## Page text

# Using fiberglass batts in basement



## joecaption (Nov 30, 2011)

There has to be several thousand post on this one subject if you check the search funtion.
#1, Is this basement 100% dry?
#2, In your area there needs to be at least 2" of foam insulation glued to the foundation before the walls are built, if not your going to have a mold nightmare.


----------



## Windows on Wash (Aug 30, 2011)

http://buildingscience.com/document...-foundation-8-xps-2x4-framing-with-fiberglass


----------



## Bud9051 (Nov 11, 2015)

Basement foundations have to deal with both the moisture vapor passing through the concrete as well as the humidity in the heated basement air. From the outside the moisture vapor is always passing through and if you leave a gap it is circulated to the top area which is colder and forms condensation. On the inside, warm basement air passes through the fiber and reaches a colder foundation wall. Either way, you get moisture where you don't want it.

The rigid foam insulation solves both problems by maintaining an inside surface warm enough to not form condensation from the inside basement air and it slows the migration of moisture through the concrete. Whatever gets through is easily handled with a conditioned basement.

The link WoW provided shows the rigid foam and depending upon your local building codes you can determine the required thickness. 2" as Joes suggest would probably be sufficient, but you might also be able to use 1" rigid with r-13 batts in the stud walls.

Bud


----------



## harpua728 (Jul 13, 2015)

joecaption said:


> There has to be several thousand post on this one subject if you check the search funtion.
> #1, Is this basement 100% dry?
> #2, In your area there needs to be at least 2" of foam insulation glued to the foundation before the walls are built, if not your going to have a mold nightmare.


I've never had issues with water in the basement other than one time where my humidifier's drain hose came undone and I had a leak. However, that was not water coming from the outside in.

The area I'm in drains pretty well and most basements around here are relatively dry. However, that doesn't mean that moisture is not coming in through the foundation walls.

Have people had mold issues by not using foam insulation boards on their walls?


----------



## SeniorSitizen (Sep 10, 2012)

joecaption said:


> There has to be several thousand post on this one subject if you check the search funtion.


Is this member to read several thousand posts and or replies to not find the answer he needs as opposed asking a direct question?


----------



## Windows on Wash (Aug 30, 2011)

PSK insulation does have the potential to allow warm moist air to get through the poly blanket and condense on the cold cement wall. The fact is that it probably happens much more than people know about because it is concealed within the insulation. The most effective way to insulate a concrete wall is as indicated in that link that details out how to use rigid foam and standard batt insulation for a high-performance wall and airtight wall. 

Be sure to use the airtight drywall approach.


----------



## harpua728 (Jul 13, 2015)

Thanks for the help thus far. Does there need to be a gap between the foam boards and the studs/batts?


----------



## Bud9051 (Nov 11, 2015)

The only reason for a gap would be to keep the wall straight and then the batt insulation would be used to fill any extra space to limit air circulation.

Bud


----------



## harpua728 (Jul 13, 2015)

Bud9051 said:


> The only reason for a gap would be to keep the wall straight and then the batt insulation would be used to fill any extra space to limit air circulation.
> 
> Bud


Do I want to limit air circulation? Some moisture will still get through the foam boards, correct?


----------



## Bud9051 (Nov 11, 2015)

## Work request 1
Reproduce the portion of the basement insulation thread above from "Basement foundations have" up to and including "don't want it.".
## Work request 2
Answer these questions using the basement insulation thread above:
(a) How much foam insulation does joecaption say must be glued to the foundation before the walls are built?
(b) What caused the one leak harpua728 had in the basement?
(c) Which type of insulation does Windows on Wash say can let warm moist air through the poly blanket?
## Work request 3
Summarize the basement insulation thread above in two sentences.

## Given entries
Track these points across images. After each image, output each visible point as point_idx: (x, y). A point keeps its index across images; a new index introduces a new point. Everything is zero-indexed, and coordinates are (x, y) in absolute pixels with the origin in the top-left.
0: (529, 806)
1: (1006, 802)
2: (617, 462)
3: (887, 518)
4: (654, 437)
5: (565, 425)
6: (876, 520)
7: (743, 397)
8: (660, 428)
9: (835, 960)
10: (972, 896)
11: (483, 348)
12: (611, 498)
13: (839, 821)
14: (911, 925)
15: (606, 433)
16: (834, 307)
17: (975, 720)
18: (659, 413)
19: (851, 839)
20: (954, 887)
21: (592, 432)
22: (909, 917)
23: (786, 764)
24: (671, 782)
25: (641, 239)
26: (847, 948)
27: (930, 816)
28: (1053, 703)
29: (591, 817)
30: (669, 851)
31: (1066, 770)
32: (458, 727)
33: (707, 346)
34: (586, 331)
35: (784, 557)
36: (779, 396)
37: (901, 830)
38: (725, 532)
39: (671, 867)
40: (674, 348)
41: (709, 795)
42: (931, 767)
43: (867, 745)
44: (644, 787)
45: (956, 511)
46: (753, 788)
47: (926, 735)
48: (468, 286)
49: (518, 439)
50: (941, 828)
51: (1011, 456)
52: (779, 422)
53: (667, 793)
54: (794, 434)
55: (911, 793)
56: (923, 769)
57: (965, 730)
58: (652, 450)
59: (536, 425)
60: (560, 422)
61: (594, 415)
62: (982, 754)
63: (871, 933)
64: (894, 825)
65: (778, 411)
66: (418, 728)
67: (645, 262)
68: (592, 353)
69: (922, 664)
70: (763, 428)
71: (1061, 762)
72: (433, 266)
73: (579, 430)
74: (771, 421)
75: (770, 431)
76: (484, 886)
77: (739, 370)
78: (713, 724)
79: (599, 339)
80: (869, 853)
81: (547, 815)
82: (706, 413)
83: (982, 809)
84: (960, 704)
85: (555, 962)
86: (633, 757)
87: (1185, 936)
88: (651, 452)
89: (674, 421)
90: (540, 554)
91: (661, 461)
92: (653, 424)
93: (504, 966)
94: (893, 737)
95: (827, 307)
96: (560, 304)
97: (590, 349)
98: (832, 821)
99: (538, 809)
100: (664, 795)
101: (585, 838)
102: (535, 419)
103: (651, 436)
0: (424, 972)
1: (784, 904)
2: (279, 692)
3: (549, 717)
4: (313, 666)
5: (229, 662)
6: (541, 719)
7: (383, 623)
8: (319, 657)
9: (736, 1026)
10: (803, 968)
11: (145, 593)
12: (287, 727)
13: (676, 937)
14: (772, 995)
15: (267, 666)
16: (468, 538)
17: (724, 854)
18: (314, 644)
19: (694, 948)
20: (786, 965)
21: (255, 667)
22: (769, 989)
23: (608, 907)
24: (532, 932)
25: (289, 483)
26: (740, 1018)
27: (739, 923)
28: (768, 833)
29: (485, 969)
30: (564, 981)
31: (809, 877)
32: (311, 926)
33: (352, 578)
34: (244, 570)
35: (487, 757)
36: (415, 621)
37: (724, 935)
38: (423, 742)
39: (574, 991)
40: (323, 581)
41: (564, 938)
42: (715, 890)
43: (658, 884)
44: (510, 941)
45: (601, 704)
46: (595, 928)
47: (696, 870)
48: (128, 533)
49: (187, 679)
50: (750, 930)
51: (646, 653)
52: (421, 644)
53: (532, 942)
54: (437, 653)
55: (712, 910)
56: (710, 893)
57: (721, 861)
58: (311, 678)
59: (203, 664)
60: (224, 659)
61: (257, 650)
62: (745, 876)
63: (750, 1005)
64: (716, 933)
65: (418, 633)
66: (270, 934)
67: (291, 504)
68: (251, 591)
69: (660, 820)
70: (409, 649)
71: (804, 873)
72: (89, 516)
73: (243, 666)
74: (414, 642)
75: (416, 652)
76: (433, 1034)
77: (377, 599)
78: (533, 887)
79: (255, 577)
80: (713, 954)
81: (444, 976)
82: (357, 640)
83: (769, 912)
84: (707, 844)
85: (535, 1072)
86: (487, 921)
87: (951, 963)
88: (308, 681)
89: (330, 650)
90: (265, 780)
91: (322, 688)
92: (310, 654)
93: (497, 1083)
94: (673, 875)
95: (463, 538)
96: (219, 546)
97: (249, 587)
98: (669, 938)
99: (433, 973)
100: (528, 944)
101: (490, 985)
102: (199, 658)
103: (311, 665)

## Exercise solution 1
Basement foundations have to deal with both the moisture vapor passing through the concrete as well as the humidity in the heated basement air. From the outside the moisture vapor is always passing through and if you leave a gap it is circulated to the top area which is colder and forms condensation. On the inside, warm basement air passes through the fiber and reaches a colder foundation wall. Either way, you get moisture where you don't want it.

## Exercise solution 2
(a) At least 2 inches.
(b) The humidifier's drain hose came undone.
(c) PSK insulation.

## Exercise solution 3
Replies warn that moisture coming through the concrete and humid basement air can condense on a cold foundation wall, so rigid foam should be glued to the foundation before the walls are built to avoid mold. The foam keeps the inside surface warm and slows moisture through the concrete, and it can be paired with batt insulation in the stud walls, with a gap between foam and studs needed only to keep the wall straight.